1. Masalah ekonomi: Individu yang mengalami masalah ekonomi, seperti kemiskinan


atau pengangguran, lebih rentan untuk melakukan kekerasan.
2. Perubahan sosial: Perubahan sosial, seperti perubahan nilai-nilai dan norma sosial,
dapat memicu terjadinya konflik sosial yang dapat berujung pada kekerasan.
3. Politik: Konflik politik, seperti perang atau kerusuhan, dapat menyebabkan terjadinya
kekerasan.

H. KASUS
Kasus Perundungan di MTS Negeri 1 Kotamobagu Berujung Kematian

Kasus kekerasan menimpa seorang siswa MTS Negeri 1 Kotamobagu berinisial ‘BT’ (13) yang
tewas akibat perundungan dan penganiayaan yang dilakukan oleh teman sekolahnya.
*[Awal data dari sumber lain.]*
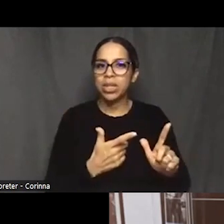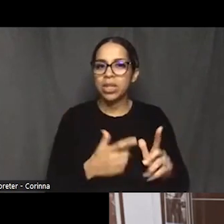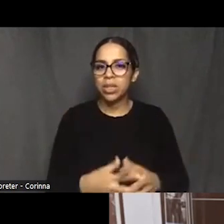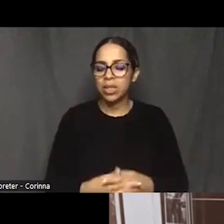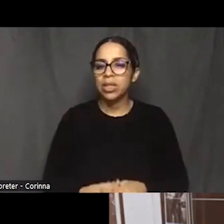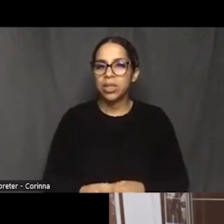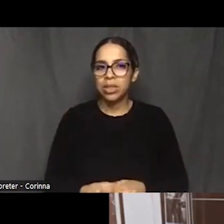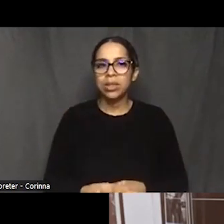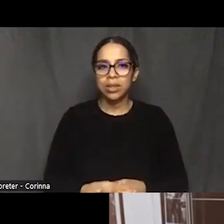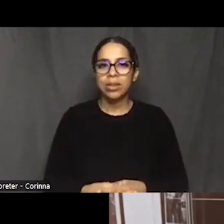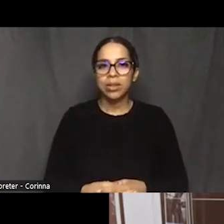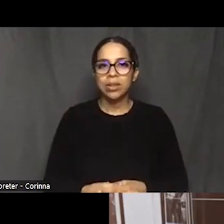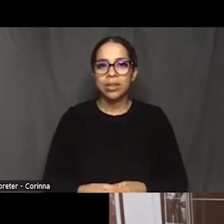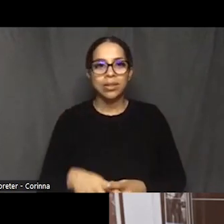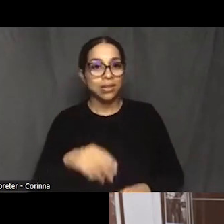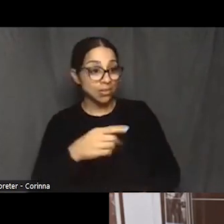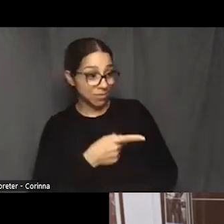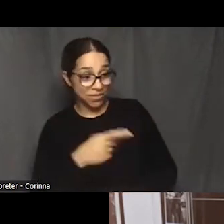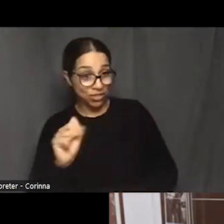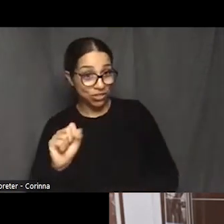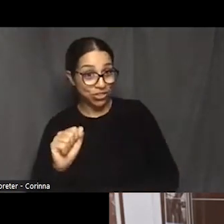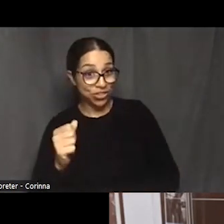You look like you want to jump in there.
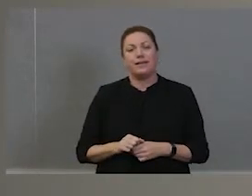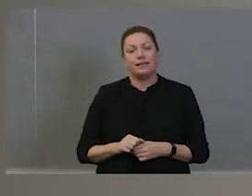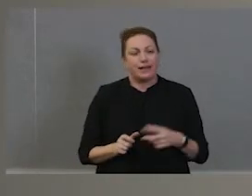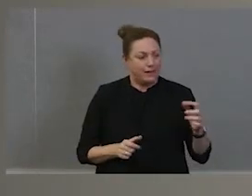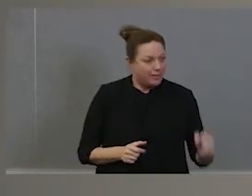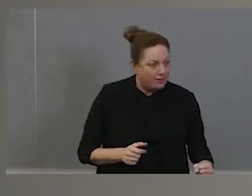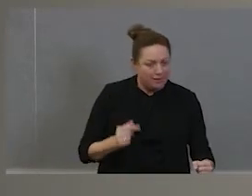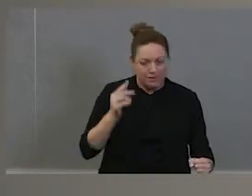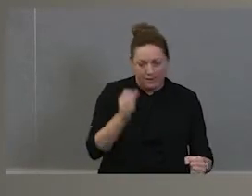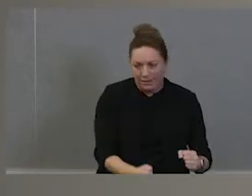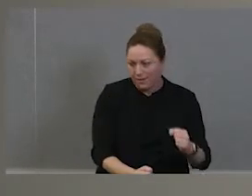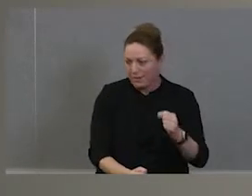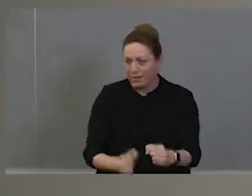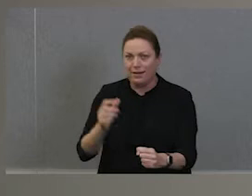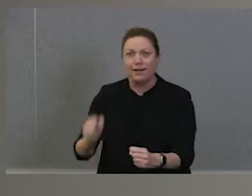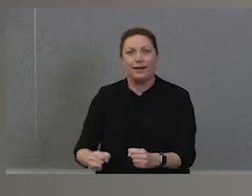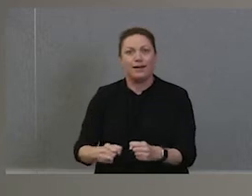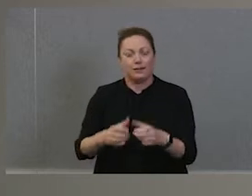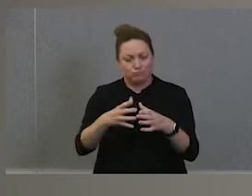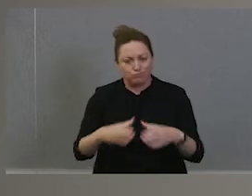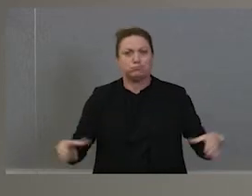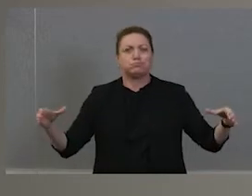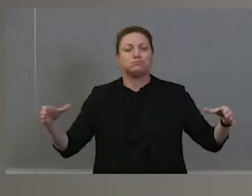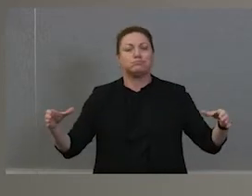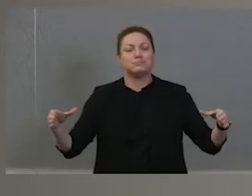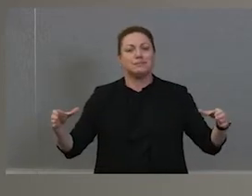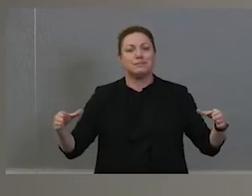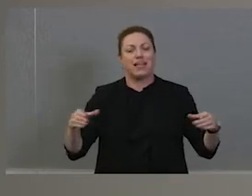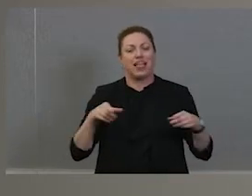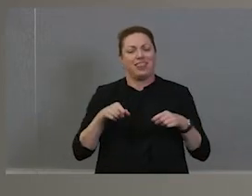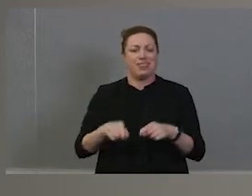that committing one another, in that way. But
Tindakan
penganiayaan tersebut diduga terjadi pada Rabu (8/6/2022). Saat itu, korban yang hendak
melaksanakan salat Zuhur dirundung oleh teman sebayanya dengan cara menutupi kepala korban
menggunakan sajadah lalu dianiaya.

‘BT’ yang mengeluh kesakitan di bagian perut pun melaporkan hal tersebut ke orang tuanya
seusai pulang sekolah. Walaupun orang tua ‘BT’ telah membawanya ke rumah sakit dan mendapat
perawatan medis, nyawa siswa MTS Negeri 1 Kotamobagu itu tidak tertolong dan dinyatakan
meninggal pada Minggu (12/6/2022).

Kasus tersebut sudah ditindaklanjuti oleh penyidik dari Polres Kotamobagu. Dari
beberapa pelajar yang menjalani pemeriksaan, polisi telah menetapkan beberapa terduga
pelaku. Para pelaku yang masih di bawah umur tersebut terancam pidana penjara paling
lama 15 tahun dan atau denda paling banyak tiga miliar rupiah.